Carroll forwarded the e-mail to Rocky editor/publisher/president John Temple, who sent Anderson a carefully worded response on the 18th. Temple wrote that "it is impossible to respond in any detail, because you do not point out a single factual error or falsehood," adding, "The News welcomes op-ed submissions and would be happy to consider a rebuttal. However, we will not guarantee that it will be published, nor will we commit to a specific day of publication, length or the size of a headline. And, of course, we cannot agree to publish anything unedited."

Temple sees this reply as eminently reasonable. After all, Anderson hadn't fired back at that point, and besides, he says, "Nothing goes into the Rocky Mountain News unedited." Nevertheless, Anderson considered Temple's unwillingness to immediately grant each of her wishes to be evidence of a dark scheme she detailed in a rebuttal sent on March 8.

That same day, the Rocky published a predictably obdurate op-ed by Churchill, but his offering has nothing on Anderson's. For one thing, its 709-word span is succinct in comparison to her response, which easily breaks the 1,500-word barrier, making it nearly three times longer than the original editorial. Moreover, Churchill attacks media figures such as KHOW's Dan Caplis and Craig Silverman for opportunism, while Anderson goes several steps further, charging the Denver dailies with a full-scale coverup. She writes that "the News and its joint partner, Dean Singleton's Denver Post, have attempted to silence me for years over their own dirty laundry -- the newspapers' toxic waste disposal at the Lowry Landfill southeast of Denver, where Coors, Rocky Flats, Martin Marietta and this region's other top polluters also dumped their hazardous wastes during the '60s and '70s, contaminating important aquifers and breaching the boundaries toward fast encroaching Aurora subdivisions."

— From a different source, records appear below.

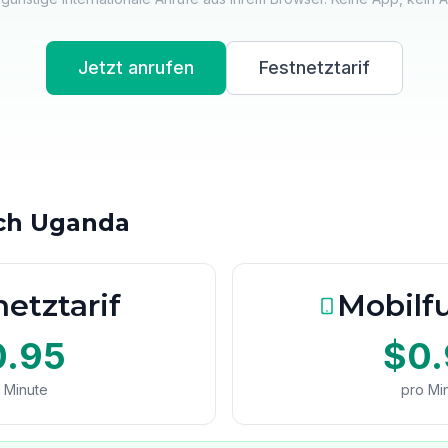
Jetzt anrufen
Festnetztarif
ach Uganda
etztarif
Mobilfu
0.95
$0.
 Minute
pro Mi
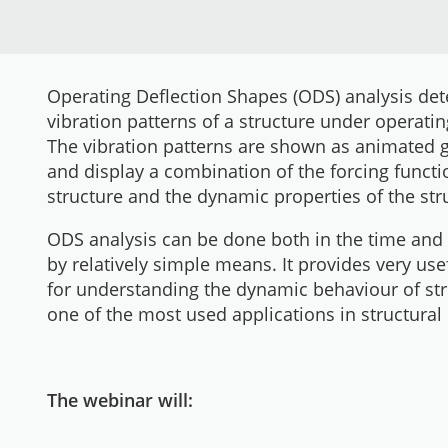
Operating Deflection Shapes (ODS) analysis de
vibration patterns of a structure under operatin
The vibration patterns are shown as animated
and display a combination of the forcing functi
structure and the dynamic properties of the str
ODS analysis can be done both in the time and
by relatively simple means. It provides very use
for understanding the dynamic behaviour of str
one of the most used applications in structura
The webinar will:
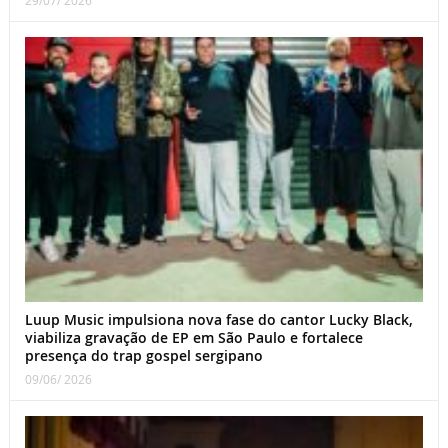
Luup Music impulsiona nova fase do cantor Lucky Black,
viabiliza gravação de EP em São Paulo e fortalece
presença do trap gospel sergipano
09/06/ 2026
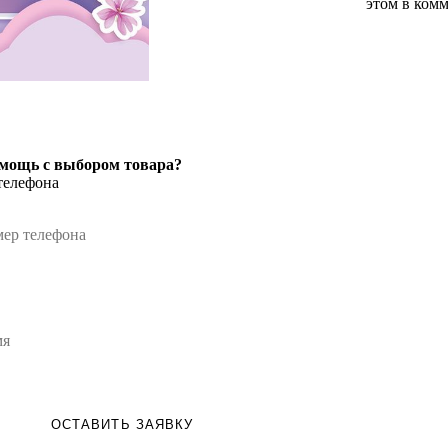
этом в комм
мощь с выбором товара?
телефона
ОСТАВИТЬ ЗАЯВКУ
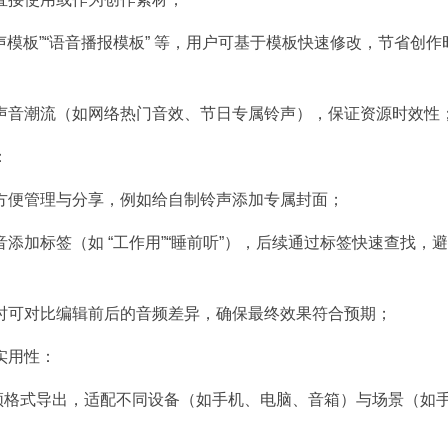
机铃声模板”“语音播报模板” 等，用户可基于模板快速修改，节省创作
声音潮流（如网络热门音效、节日专属铃声），保证资源时效性；
​
便管理与分享，例如给自制铃声添加专属封面；​
添加标签（如 “工作用”“睡前听”），后续通过标签快速查找，
时可对比编辑前后的音频差异，确保最终效果符合预期；​
用性：​
见音频格式导出，适配不同设备（如手机、电脑、音箱）与场景（如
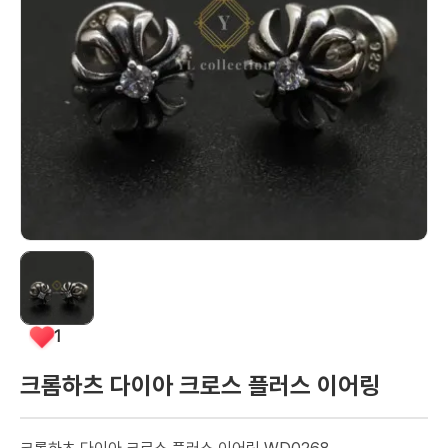
1
크롬하츠 다이아 크로스 플러스 이어링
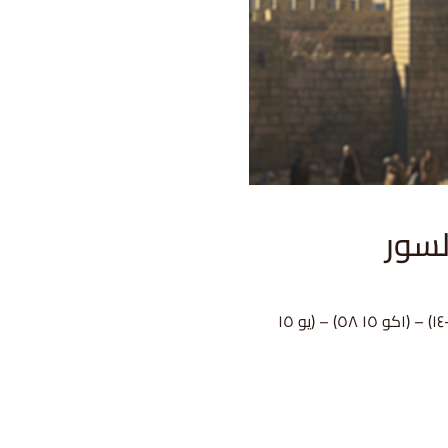
(نح ٦ ١٥-١٩)شواهد متعلقة: (مز ١ ١-٣) – (في ٣ -١٢-١٤) – (١كو ١٥ ٥٨) – (يو ١٥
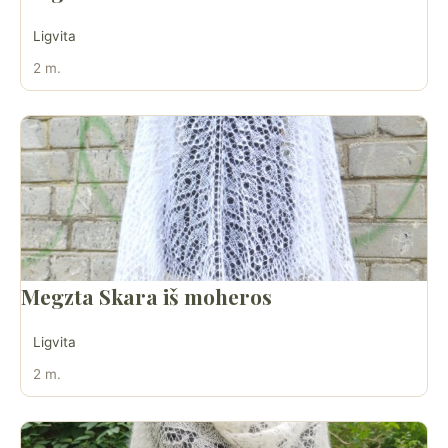
Ligvita
2 m.
Megzta Skara iš moheros
Ligvita
2 m.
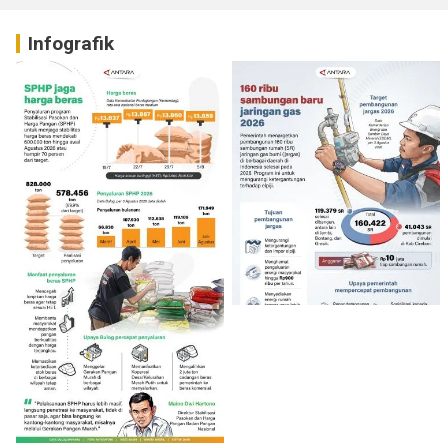
Infografik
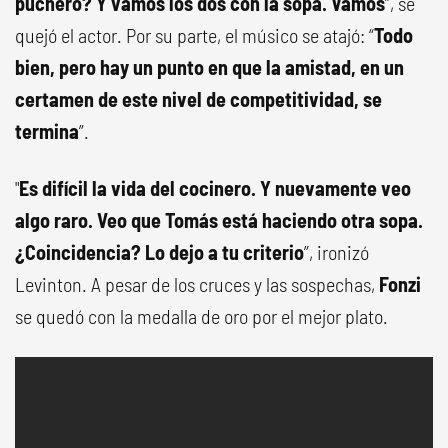
puchero? Y vamos los dos con la sopa. Vamos
”, se
quejó el actor. Por su parte, el músico se atajó: “
Todo
bien, pero hay un punto en que la amistad, en un
certamen de este nivel de competitividad, se
termina
”.
"
Es difícil la vida del cocinero. Y nuevamente veo
algo raro. Veo que Tomás está haciendo otra sopa.
¿Coincidencia? Lo dejo a tu criterio
”, ironizó
Levinton. A pesar de los cruces y las sospechas,
Fonzi
se quedó con la medalla de oro por el mejor plato.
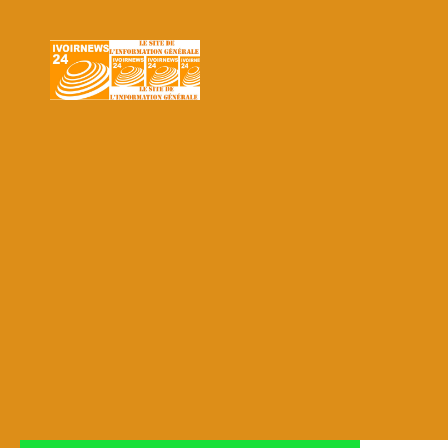
Skip to content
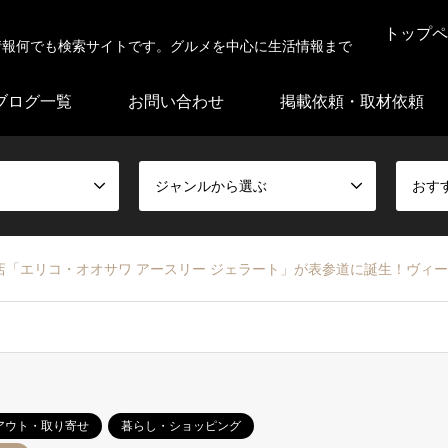
トップペ
情報何でも検索サイトです。グルメを中心に生活情報まで
ブログ一覧
お問い合わせ
掲載依頼・取材依頼
ジャンルから選ぶ
おす
「エリコ・オオサワ アースリー ジェラート」が表参道に誕生！ヴィ
アウト・取り寄せ
暮らし・ショッピング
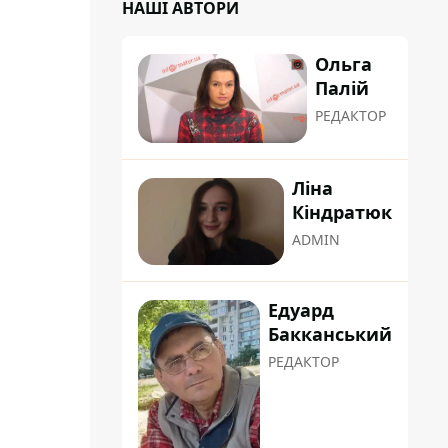
НАШІ АВТОРИ
Ольга
Палій
РЕДАКТОР
Ліна
Кіндратюк
ADMIN
Едуард
Бакканський
РЕДАКТОР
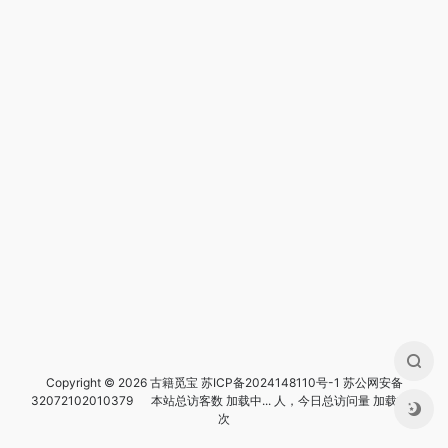
Copyright © 2026 古籍觅宝
苏ICP备2024148110号-1
苏公网安备
32072102010379
本站总访客数
加载中...
人，今日总访问量
加载中...
次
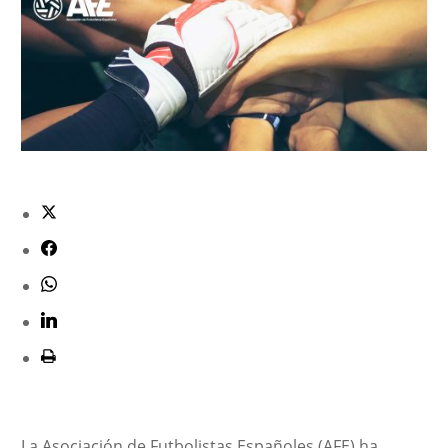
La Asociación de Futbolistas Españoles (AFE) ha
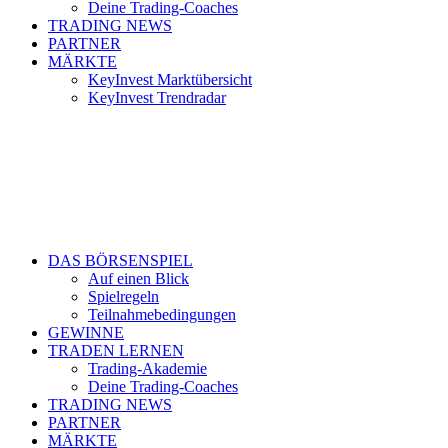
Deine Trading-Coaches
TRADING NEWS
PARTNER
MÄRKTE
KeyInvest Marktübersicht
KeyInvest Trendradar
DAS BÖRSENSPIEL
Auf einen Blick
Spielregeln
Teilnahmebedingungen
GEWINNE
TRADEN LERNEN
Trading-Akademie
Deine Trading-Coaches
TRADING NEWS
PARTNER
MÄRKTE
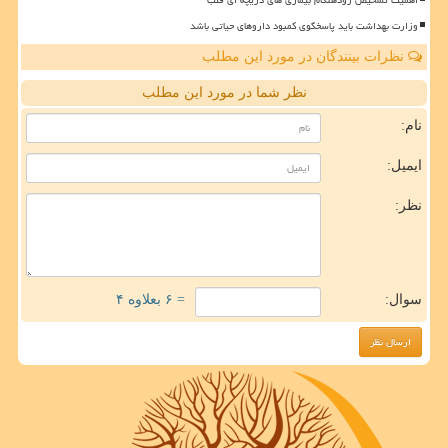
وزارت بهداشت باید پاسخگوی کمبود داروهای حیاتی باشد
نظرات بینندگان در مورد این مطلب
نظر شما در مورد این مطلب
نام:
ایمیل:
نظر:
سوال:
= ۶ بعلاوه ۴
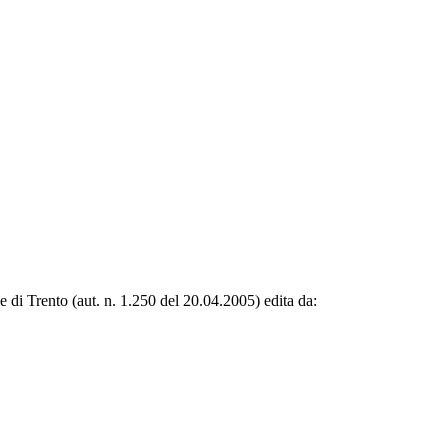
le di Trento (aut. n. 1.250 del 20.04.2005) edita da:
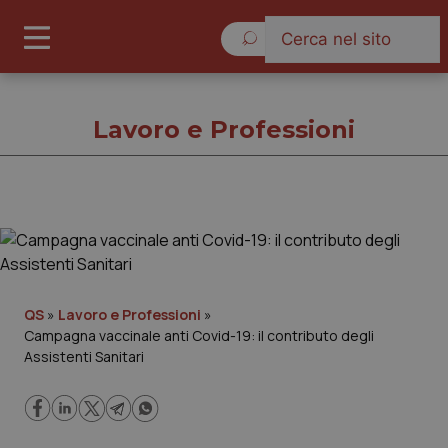
Giovedì 6 Agosto 2026
Lavoro e Professioni
Lavoro e Professioni
Cronache
QS
»
Lavoro e Professioni
»
Campagna vaccinale anti Covid-19: il contributo degli
Governo e Parlamento
Assistenti Sanitari
Regioni e Asl
Lavoro e Professioni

That sounds bad, and maybe it is, but the story, like any involving Anderson, is a complicated one. In 2001, Westword divulged that during the mid-'90s, the City of Denver and Waste Management, a private company that oversaw the landfill, quietly settled with 166 entities that dumped at the site (most of them prior to its 1984 Superfund designation), and the Denver dailies were listed as de minimis, or small, parties to the pact. But while the Rocky and the Post didn't disclose that deal at the time, and haven't since, would this association really motivate them not to report that, as Anderson contends, "extensive nuclear contamination" from Lowry is presently coursing through public sewer lines?

Absolutely, she believes -- and this view, combined with her uncompromising personality and relentless manner, has given her a widespread reputation for being difficult. Some reporters are in her corner, but others say that working with her on an investigation quickly becomes an exhausting, all-consuming task, and if they subsequently try to withdraw or question any of her presumptions, she's apt to conclude that they've been silenced as part of a massive plot. If not, they're simply "too lazy to do the work I've done."

Tom Yulsman isn't buying this argument. In his role as co-director of CU's Center for Environmental Journalism, Yulsman has talked with plenty of environmental reporters from these parts, and he feels that assuming these scribes "are sitting around meekly, saying ŒIf I write about this, I'll be fired' is silly. I know many of them personally, and they would not lay off of a story because of some faint, vague connection from years ago. It doesn't make sense."

Neither, in Yulsman's opinion, does another of Anderson's assertions -- that he should have recused himself from joining the bloc of faculty members who voted against her reappointment because the journalism center is partially funded by Scripps-Howard, which owns the Rocky. He calls the suggestion that he's under Scripps's thumb "pathetically ridiculous."